(Saved data entries)
━━━━━━━━━━━━━━━━━━━━
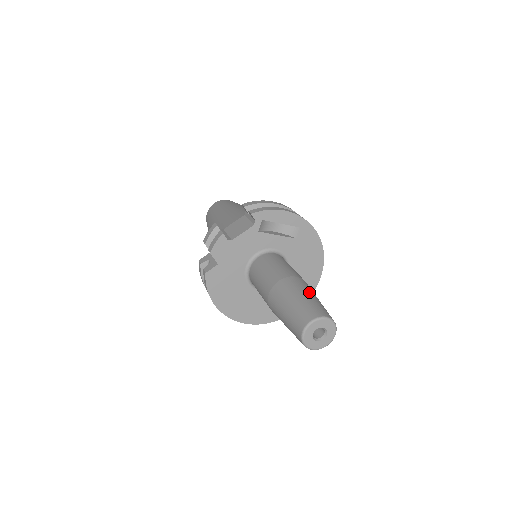
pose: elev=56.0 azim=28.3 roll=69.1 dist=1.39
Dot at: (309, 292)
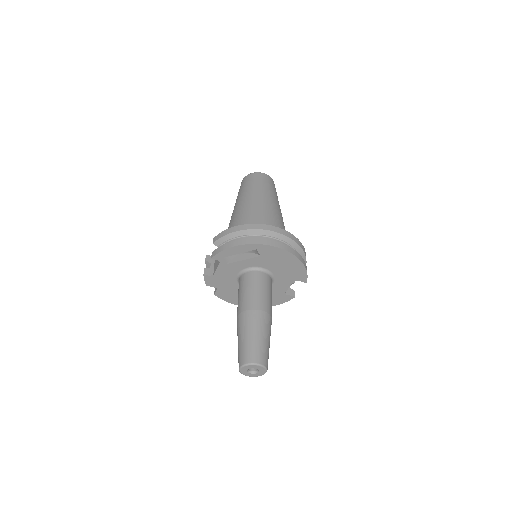
Dot at: (249, 331)
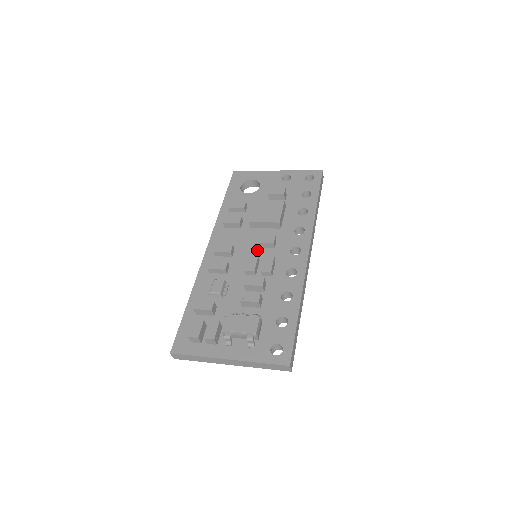
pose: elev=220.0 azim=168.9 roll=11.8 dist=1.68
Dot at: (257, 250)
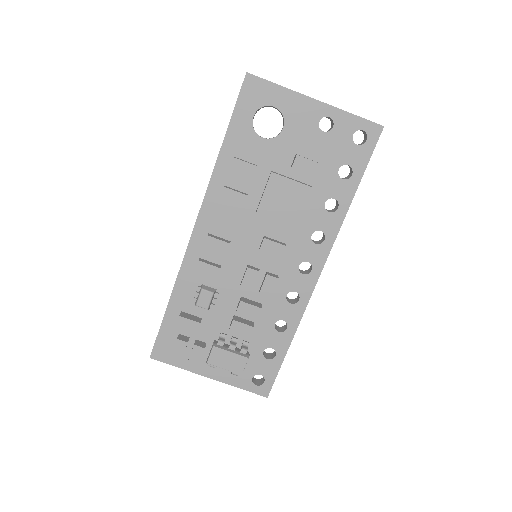
Dot at: (259, 252)
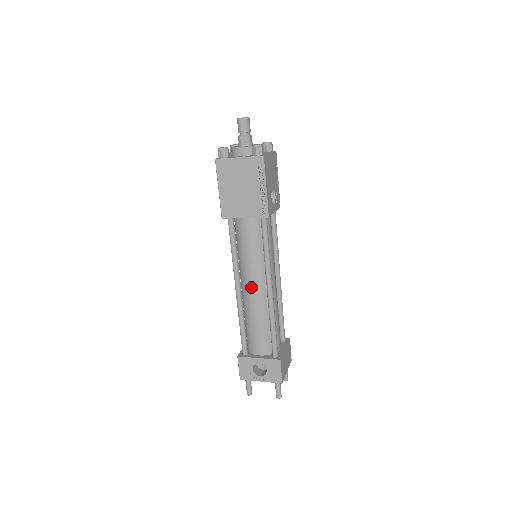
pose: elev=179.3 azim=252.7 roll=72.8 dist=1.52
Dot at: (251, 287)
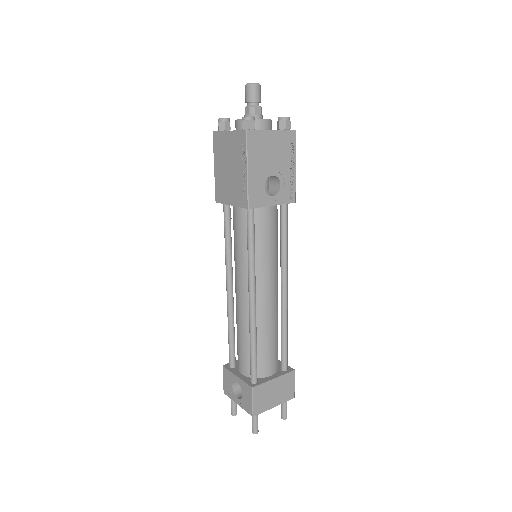
Dot at: (238, 290)
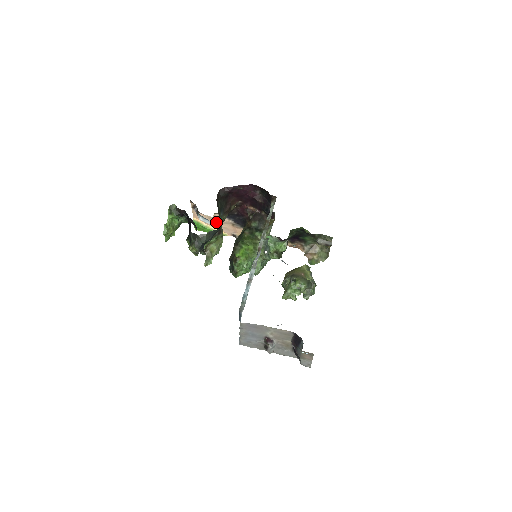
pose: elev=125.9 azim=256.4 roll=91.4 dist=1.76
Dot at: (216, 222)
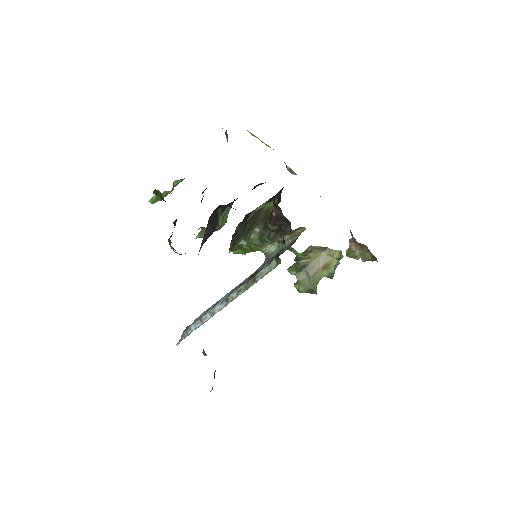
Dot at: occluded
━━━━━━━━━━━━━━━━━━━━
Prompt -
Write out the material again without the pictures, switching each "dist" to "distance" and keeping everything else the same.

Finished task -
pose: elev=56.0 azim=28.3 roll=69.1 distance=1.39
Dot at: (309, 292)
Dot at: (249, 331)
pose: elev=220.0 azim=168.9 roll=11.8 distance=1.68
Dot at: (257, 250)
Dot at: (259, 252)
pose: elev=179.3 azim=252.7 roll=72.8 distance=1.52
Dot at: (251, 287)
Dot at: (238, 290)
pose: elev=125.9 azim=256.4 roll=91.4 distance=1.76
Dot at: (216, 222)
Dot at: occluded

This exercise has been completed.